Promener des têtes en carton au bout de piques et chanter des couplets aux rimes en guillotine ? Expression d’une intolérable pulsion de mort selon Robert Badinter. Dire comme Ségolène Royal que nous vivons sous en régime autoritaire ? C’est franchir la « ligne rouge… mettre en cause notre démocratie » pour Elisabeth Borne. Parler de dictature ? Cela installe « dans notre société, et de manière séditieuse par des discours politiques extraordinairement coupables, l’idée que nous ne serions plus dans une démocratie… », or chez nous, la démocratie, c’est le débat, dixit Macron.

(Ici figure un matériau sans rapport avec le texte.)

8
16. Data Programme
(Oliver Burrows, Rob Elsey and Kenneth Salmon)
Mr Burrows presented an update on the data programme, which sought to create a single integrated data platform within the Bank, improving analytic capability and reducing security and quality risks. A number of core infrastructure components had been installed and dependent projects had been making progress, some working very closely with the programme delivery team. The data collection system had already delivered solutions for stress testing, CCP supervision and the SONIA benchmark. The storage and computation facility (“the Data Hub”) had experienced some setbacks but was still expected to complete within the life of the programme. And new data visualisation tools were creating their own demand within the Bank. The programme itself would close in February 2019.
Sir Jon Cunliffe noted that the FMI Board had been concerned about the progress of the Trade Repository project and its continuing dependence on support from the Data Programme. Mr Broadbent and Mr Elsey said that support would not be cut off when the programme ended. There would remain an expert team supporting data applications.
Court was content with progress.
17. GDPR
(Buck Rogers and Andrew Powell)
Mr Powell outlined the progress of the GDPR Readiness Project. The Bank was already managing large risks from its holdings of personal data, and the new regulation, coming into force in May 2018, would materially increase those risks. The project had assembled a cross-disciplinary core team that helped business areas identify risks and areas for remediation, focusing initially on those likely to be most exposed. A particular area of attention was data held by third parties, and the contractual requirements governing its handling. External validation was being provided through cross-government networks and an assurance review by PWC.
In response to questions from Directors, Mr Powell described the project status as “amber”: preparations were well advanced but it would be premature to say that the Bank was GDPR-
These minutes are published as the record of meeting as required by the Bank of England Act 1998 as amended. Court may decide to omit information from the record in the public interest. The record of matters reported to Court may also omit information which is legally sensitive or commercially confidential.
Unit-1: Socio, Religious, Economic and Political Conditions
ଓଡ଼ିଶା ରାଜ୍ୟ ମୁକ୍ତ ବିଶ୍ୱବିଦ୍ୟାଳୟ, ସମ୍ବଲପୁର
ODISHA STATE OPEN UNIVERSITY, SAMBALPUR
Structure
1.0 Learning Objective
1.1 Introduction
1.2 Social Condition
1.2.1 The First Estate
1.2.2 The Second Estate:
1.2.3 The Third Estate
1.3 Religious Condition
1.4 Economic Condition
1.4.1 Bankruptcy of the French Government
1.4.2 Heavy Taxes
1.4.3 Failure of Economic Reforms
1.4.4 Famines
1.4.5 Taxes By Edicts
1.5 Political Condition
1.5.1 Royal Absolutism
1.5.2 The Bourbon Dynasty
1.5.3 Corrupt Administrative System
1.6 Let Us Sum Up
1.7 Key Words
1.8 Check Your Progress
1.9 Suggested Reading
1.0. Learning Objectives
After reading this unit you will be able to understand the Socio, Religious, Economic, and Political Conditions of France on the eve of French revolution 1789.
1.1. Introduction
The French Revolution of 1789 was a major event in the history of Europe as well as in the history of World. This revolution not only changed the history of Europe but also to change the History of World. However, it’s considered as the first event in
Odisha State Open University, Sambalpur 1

Une rhétorique se met en place avec ce syllogisme : contester le caractère démocratique du pouvoir équivaudrait à un discours extrémiste, donc ce serait anti-démocratique. Ce à quoi, les adversaires ripostent par des accusations de jupitérisme d’autoritarisme et de complicité avec les super riches : répression et brutalité contre égalité.
Rhétorique
Le joker de l’État de droit annule celui de la violence sociale : c’est celui qui le dit qui l’est, c’est lui qui a commencé et c’est lui qui sort du « cadre républicain ». Aux « on ne peut pas dire… » d’en haut, s’opposent les « on ne peut plus rien dire » d’en bas. Aux reproches de « haine », le sentiment d’être méprisés. À la peur, la colère.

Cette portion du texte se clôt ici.